Slicers: Platform, Gender, Club Championship Points (Yes/No)

Report 2 — Performance & Medal Analysis

A competitive performance dashboard with:

  • Map visual: Medal points by country (filled map using country name)
  • Stacked bar chart: Gold/Silver/Bronze medals by region
  • Matrix: Organizations × Game genres (medal_count as values — shows which orgs are specialists vs all-rounders)
  • Bar chart: Top 10 organizations by total medal_points
  • Table: Club Championship standings with conditional formatting on total_points and prize_money_usd

Slicers: Region, Game Type, Medal Type


Limitations

Dataset size — With only 27 tournaments and 257 medalists, the dataset is small by data warehousing standards. The analyses are valid but a real production data mart would have years of historical data for trend analysis.

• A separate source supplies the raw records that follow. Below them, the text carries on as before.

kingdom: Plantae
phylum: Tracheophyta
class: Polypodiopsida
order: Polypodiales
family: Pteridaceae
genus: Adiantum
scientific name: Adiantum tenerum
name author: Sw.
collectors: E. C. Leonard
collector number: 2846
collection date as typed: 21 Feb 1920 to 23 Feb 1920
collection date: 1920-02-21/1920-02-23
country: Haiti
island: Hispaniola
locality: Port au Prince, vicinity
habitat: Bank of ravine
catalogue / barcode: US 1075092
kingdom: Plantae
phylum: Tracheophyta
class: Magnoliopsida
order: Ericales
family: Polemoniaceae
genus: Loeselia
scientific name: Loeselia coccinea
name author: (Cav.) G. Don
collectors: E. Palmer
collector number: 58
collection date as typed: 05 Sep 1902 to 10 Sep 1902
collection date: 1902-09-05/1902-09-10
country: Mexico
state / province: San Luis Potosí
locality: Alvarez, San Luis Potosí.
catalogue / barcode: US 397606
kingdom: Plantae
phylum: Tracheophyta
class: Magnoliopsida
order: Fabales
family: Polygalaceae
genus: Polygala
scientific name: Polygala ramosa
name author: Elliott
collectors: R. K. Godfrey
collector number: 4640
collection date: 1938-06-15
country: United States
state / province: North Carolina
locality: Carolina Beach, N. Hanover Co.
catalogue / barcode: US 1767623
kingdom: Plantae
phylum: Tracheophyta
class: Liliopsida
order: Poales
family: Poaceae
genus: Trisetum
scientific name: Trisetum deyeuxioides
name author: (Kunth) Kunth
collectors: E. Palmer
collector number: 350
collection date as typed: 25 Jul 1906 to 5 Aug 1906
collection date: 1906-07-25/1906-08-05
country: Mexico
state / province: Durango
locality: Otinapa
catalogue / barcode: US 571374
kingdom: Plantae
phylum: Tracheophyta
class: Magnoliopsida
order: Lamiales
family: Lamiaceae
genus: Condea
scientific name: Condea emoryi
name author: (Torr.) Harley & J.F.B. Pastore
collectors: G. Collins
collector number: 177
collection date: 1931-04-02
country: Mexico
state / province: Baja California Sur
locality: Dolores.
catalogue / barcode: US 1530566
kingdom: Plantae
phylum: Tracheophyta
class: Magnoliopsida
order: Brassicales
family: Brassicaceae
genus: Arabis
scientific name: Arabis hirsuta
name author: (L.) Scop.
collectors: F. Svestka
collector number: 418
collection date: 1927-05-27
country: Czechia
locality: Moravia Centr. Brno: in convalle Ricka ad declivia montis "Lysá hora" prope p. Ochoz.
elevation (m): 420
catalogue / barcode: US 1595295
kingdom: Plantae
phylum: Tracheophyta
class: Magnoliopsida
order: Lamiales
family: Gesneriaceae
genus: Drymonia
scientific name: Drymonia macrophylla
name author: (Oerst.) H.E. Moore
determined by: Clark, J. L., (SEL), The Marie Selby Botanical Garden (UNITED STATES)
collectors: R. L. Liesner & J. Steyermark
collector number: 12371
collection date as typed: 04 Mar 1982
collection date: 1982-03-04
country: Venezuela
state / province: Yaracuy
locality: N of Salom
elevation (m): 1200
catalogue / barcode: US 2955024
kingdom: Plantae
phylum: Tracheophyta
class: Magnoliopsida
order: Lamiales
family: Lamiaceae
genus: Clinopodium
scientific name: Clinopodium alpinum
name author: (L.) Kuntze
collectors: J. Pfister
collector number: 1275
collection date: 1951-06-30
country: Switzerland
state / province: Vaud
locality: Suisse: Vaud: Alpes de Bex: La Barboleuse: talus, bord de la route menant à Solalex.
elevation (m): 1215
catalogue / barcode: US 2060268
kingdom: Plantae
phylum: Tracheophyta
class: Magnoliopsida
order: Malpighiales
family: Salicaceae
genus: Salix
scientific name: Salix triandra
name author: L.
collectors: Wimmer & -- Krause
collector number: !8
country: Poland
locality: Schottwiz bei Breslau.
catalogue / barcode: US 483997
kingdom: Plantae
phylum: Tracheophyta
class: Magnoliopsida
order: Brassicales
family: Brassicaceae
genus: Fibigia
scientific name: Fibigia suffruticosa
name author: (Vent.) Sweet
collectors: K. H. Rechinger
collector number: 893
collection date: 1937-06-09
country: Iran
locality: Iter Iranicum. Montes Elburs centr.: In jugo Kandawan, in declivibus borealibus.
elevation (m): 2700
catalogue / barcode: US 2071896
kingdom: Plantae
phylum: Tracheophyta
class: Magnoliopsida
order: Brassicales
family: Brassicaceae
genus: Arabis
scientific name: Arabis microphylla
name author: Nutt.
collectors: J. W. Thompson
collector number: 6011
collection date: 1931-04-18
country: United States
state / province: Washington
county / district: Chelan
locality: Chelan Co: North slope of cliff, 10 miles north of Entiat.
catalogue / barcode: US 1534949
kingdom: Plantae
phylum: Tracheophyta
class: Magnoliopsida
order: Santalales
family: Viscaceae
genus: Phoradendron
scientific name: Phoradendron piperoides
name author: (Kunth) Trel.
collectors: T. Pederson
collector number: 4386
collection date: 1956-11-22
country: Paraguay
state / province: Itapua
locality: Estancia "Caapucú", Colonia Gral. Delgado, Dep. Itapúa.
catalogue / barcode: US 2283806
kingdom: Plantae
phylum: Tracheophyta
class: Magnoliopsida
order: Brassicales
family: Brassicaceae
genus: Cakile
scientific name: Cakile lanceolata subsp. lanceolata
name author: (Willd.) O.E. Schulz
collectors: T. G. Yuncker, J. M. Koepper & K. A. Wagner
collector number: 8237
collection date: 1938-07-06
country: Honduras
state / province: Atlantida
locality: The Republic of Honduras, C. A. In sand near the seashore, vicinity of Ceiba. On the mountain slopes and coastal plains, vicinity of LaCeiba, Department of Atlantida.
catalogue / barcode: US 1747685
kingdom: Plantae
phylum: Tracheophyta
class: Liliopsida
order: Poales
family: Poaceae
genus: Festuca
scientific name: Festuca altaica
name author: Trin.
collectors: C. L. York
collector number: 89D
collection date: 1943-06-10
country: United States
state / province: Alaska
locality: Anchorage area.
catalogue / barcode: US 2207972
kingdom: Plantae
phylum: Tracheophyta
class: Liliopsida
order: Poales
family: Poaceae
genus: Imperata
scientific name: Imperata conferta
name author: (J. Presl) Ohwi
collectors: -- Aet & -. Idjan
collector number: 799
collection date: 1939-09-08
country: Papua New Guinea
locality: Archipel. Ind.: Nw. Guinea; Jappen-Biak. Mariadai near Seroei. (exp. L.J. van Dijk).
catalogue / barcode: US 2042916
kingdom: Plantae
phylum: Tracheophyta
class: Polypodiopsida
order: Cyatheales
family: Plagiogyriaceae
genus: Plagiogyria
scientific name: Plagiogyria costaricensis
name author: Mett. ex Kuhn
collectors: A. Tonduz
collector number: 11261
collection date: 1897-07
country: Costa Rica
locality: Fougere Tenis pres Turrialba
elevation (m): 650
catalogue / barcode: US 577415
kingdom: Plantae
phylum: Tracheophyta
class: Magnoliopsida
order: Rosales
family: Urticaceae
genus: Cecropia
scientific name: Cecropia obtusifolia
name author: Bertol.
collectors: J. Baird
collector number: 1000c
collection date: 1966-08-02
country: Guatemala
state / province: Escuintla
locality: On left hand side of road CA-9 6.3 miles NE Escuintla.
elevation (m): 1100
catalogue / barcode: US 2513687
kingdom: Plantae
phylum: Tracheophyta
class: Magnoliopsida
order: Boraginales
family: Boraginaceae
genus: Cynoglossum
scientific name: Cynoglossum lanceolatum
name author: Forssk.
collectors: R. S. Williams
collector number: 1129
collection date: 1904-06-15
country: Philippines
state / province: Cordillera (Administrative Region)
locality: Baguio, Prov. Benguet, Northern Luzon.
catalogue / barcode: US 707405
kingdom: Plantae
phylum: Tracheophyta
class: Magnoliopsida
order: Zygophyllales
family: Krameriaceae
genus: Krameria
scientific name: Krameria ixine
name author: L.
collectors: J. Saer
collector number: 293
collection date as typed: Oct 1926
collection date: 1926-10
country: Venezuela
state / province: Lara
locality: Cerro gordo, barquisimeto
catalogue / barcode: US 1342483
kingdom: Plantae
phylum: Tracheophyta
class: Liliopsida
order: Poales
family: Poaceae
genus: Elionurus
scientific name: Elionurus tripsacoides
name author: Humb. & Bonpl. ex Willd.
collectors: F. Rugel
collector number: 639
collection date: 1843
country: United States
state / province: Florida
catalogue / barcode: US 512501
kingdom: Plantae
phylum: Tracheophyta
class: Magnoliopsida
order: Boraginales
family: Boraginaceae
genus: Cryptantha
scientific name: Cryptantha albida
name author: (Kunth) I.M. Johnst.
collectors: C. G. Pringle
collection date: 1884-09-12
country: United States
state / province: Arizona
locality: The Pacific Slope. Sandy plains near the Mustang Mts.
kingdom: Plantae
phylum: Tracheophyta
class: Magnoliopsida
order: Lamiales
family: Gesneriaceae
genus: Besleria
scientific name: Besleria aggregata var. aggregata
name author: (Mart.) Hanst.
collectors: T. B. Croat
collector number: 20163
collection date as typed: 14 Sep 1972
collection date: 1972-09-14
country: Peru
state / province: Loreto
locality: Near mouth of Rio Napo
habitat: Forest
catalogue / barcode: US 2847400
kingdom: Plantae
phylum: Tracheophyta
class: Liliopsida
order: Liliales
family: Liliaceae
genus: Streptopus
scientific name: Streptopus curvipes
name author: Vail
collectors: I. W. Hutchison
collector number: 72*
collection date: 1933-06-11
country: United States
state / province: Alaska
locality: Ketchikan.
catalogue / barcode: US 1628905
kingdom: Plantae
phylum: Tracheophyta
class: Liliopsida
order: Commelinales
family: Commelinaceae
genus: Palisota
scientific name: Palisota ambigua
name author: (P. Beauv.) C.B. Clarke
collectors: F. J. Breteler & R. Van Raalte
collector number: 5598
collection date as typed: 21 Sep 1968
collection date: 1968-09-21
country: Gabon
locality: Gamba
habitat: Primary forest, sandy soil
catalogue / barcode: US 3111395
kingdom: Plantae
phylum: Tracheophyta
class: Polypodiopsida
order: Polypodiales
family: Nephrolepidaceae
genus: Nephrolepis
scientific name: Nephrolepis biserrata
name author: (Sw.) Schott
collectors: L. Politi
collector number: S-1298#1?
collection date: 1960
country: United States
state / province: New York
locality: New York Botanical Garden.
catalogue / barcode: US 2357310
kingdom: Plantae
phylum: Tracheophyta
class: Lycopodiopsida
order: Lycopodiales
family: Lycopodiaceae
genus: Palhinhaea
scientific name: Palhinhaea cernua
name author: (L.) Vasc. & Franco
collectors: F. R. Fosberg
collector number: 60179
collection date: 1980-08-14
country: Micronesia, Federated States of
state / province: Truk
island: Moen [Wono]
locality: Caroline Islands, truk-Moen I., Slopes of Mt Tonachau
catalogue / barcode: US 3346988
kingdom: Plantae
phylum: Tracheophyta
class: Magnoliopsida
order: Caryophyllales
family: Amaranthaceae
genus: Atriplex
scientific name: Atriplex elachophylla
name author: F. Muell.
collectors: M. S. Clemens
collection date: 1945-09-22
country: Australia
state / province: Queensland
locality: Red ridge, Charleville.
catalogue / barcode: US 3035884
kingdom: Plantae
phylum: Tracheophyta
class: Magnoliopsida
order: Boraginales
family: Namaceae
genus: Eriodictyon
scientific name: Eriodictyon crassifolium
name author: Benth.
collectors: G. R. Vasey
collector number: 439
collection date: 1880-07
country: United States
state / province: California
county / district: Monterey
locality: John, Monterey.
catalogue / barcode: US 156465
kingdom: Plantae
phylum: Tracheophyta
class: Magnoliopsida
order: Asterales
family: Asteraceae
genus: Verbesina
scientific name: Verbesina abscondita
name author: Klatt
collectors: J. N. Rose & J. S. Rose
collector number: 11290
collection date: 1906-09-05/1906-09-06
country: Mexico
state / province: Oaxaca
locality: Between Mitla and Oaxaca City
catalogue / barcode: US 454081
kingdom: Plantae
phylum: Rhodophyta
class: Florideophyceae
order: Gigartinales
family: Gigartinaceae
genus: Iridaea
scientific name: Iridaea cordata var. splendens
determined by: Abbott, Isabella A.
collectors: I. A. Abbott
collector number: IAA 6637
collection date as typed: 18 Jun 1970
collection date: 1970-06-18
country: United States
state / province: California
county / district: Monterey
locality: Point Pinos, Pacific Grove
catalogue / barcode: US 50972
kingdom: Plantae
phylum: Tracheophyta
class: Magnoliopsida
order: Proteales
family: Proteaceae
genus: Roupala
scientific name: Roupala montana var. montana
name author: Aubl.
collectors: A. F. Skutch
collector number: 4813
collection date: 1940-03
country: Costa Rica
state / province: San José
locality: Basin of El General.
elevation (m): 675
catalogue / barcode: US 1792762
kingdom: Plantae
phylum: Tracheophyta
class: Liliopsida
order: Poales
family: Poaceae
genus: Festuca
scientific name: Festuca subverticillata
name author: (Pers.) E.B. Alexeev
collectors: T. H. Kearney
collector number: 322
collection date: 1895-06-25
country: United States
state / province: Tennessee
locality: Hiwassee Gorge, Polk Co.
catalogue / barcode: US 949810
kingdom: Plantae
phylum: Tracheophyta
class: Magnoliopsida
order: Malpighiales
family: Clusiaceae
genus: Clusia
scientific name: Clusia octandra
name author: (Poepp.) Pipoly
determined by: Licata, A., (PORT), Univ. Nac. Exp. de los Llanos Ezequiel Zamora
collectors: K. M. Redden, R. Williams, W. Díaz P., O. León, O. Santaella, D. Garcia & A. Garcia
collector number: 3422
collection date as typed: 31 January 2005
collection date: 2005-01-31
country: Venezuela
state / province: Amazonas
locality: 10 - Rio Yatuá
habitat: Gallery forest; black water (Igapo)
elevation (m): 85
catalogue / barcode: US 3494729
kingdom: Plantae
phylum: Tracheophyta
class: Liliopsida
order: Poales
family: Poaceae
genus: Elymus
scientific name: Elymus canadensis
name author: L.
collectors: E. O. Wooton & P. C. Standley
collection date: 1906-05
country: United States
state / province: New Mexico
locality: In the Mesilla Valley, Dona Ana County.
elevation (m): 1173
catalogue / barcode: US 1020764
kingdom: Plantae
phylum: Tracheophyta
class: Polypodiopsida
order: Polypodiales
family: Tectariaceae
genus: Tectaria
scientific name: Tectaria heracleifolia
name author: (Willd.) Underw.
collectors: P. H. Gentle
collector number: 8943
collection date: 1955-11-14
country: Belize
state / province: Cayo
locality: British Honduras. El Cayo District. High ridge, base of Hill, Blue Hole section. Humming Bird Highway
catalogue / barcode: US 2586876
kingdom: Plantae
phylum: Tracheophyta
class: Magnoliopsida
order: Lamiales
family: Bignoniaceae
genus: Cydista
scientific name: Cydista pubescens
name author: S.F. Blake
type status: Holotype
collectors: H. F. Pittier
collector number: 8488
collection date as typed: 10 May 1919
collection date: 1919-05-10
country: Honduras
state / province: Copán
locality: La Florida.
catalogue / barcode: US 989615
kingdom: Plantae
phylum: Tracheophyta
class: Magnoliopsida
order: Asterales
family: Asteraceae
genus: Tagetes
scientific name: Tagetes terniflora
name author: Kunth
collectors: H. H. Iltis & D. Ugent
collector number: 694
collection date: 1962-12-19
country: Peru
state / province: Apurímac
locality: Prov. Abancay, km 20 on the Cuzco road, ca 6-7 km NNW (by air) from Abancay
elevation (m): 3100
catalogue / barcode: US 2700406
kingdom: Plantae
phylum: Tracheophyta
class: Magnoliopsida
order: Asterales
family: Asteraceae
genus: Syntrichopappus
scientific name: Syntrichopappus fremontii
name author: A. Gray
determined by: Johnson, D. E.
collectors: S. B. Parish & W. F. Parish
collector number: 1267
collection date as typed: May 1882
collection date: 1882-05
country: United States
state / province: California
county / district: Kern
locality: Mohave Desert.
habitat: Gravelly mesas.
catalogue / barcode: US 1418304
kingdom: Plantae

Player earnings — The prize_earned_usd column in the player roster is zero for all players. Individual prize splits were not publicly available at the time the dataset was compiled, so per-player financial analysis is not possible.

Individual vs team events — Games like Chess, StarCraft II, and the fighting games are individual competitions. Their medal and match data is structured the same way as team events, but the "organization" in those cases is the player's sponsoring team rather than a competing unit. This is a nuance that Power BI visuals should label clearly.

Static snapshot — This is a point-in-time dataset for EWC 2025. The Data Mart has no slowly changing dimension (SCD) logic or historical tracking. It reflects the final state of the event.